About this exercise | For the records that follow, please set down exactly the lines between the one holding "middle dip: (267, 880)" and the one holding "index dip: (560, 830)", inclusive, and only those.

Named joint coordinates:

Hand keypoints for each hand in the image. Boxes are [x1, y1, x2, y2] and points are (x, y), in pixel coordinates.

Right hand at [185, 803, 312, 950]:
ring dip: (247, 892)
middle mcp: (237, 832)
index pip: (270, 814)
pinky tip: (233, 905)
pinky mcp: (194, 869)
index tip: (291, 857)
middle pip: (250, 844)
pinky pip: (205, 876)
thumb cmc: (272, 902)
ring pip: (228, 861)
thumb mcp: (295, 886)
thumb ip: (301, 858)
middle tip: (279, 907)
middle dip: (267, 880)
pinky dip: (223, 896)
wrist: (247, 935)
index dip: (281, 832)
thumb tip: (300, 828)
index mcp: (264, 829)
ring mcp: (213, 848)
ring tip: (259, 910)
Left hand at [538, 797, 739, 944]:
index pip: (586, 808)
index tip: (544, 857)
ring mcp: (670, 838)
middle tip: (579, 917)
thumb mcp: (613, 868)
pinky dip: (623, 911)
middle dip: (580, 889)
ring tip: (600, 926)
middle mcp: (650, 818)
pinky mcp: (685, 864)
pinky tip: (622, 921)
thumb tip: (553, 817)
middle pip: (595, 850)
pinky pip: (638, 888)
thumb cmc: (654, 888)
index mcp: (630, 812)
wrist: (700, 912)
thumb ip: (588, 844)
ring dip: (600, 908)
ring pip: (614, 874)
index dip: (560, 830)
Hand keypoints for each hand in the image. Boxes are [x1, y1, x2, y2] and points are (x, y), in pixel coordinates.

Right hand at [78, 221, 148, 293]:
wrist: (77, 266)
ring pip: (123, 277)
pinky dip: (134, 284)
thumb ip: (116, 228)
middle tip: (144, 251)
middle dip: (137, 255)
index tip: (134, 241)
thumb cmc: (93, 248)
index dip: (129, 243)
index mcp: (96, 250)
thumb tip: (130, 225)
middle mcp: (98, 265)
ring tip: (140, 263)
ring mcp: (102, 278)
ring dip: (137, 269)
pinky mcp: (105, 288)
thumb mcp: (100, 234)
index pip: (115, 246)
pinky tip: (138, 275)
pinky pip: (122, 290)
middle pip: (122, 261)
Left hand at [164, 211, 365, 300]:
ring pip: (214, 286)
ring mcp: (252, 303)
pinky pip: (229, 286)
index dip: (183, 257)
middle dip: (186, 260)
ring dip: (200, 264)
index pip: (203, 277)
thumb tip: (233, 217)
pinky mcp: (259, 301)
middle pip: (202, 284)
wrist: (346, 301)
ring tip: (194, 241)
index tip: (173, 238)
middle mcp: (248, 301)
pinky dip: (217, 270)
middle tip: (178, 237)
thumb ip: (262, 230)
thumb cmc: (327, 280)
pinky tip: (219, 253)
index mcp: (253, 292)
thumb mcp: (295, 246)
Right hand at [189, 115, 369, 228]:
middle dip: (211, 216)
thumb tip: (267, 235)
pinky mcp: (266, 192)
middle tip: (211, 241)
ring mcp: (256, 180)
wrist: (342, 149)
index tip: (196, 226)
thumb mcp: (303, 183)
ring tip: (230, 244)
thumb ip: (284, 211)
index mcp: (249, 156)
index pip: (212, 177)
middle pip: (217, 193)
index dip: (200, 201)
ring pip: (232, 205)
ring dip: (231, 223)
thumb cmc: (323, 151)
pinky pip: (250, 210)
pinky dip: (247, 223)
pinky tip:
==
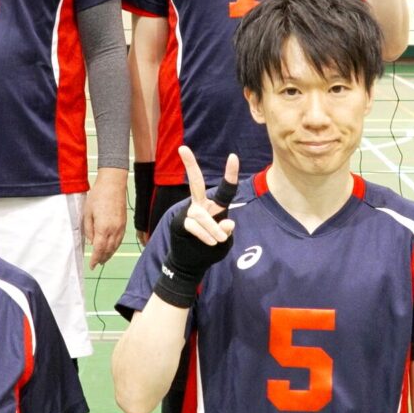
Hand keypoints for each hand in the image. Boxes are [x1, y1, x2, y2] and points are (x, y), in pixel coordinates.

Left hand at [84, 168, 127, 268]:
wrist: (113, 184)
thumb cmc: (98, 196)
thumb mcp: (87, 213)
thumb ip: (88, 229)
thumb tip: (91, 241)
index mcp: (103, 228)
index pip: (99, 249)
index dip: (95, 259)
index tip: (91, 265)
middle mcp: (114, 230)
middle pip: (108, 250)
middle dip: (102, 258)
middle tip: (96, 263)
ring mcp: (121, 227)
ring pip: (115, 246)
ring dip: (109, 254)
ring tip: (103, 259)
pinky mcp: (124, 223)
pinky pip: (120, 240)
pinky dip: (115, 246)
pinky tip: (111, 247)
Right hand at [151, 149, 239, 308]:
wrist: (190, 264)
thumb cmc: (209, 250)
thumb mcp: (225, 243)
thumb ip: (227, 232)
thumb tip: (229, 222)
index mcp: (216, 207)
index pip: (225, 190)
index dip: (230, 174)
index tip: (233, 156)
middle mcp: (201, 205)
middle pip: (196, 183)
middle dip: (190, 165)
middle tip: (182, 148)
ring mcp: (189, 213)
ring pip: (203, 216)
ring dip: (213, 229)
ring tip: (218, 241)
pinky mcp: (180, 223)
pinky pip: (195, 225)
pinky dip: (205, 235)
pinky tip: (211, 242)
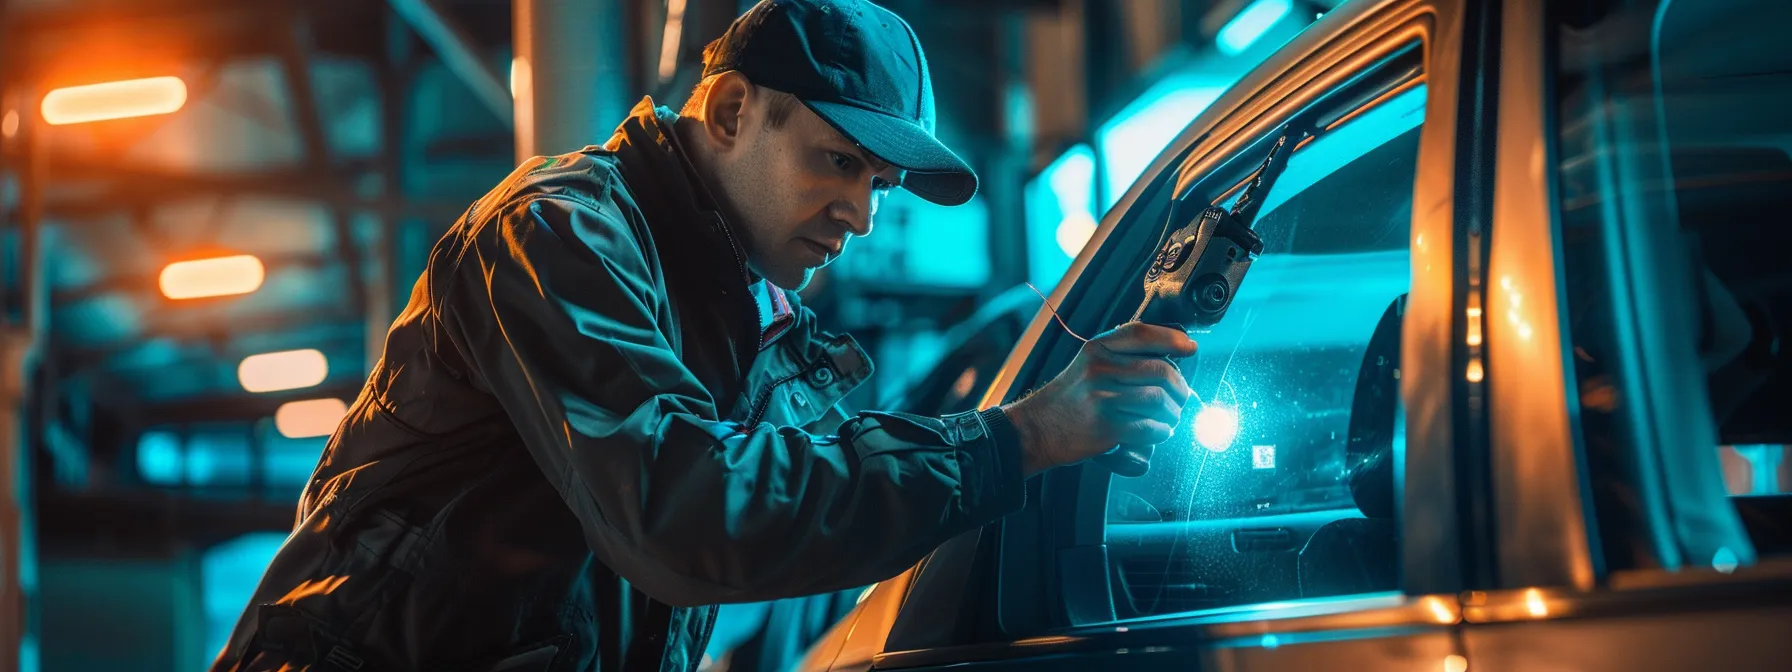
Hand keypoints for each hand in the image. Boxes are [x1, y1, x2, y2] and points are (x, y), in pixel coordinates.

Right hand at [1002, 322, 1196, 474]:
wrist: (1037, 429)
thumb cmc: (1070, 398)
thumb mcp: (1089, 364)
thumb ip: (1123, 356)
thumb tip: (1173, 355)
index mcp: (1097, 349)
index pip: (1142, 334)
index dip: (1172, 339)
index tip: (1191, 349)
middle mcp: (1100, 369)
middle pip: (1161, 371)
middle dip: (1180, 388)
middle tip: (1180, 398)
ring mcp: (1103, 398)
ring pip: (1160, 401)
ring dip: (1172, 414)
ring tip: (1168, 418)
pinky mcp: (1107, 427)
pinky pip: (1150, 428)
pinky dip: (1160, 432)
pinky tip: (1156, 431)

Exercise answer |
middle dip: (267, 880)
pinky dip: (223, 896)
wrist: (247, 935)
index dip: (281, 832)
thumb tip: (300, 828)
index mcp: (264, 829)
ring mcp: (213, 848)
ring tip: (259, 910)
Left hand at [538, 797, 739, 944]:
index pip: (586, 808)
index tip: (544, 857)
ring mcp: (670, 838)
middle tip: (579, 917)
thumb mcp: (613, 868)
pinky dip: (623, 911)
middle dip: (580, 889)
ring tip: (600, 926)
middle mcp: (650, 818)
pinky mcp: (685, 864)
pinky tip: (622, 921)
thumb tip: (553, 817)
middle pip: (595, 850)
pinky pip: (638, 888)
thumb cmc: (654, 888)
index mcp: (630, 812)
wrist: (700, 912)
thumb ip: (588, 844)
ring dip: (600, 908)
ring pip: (614, 874)
index dip: (560, 830)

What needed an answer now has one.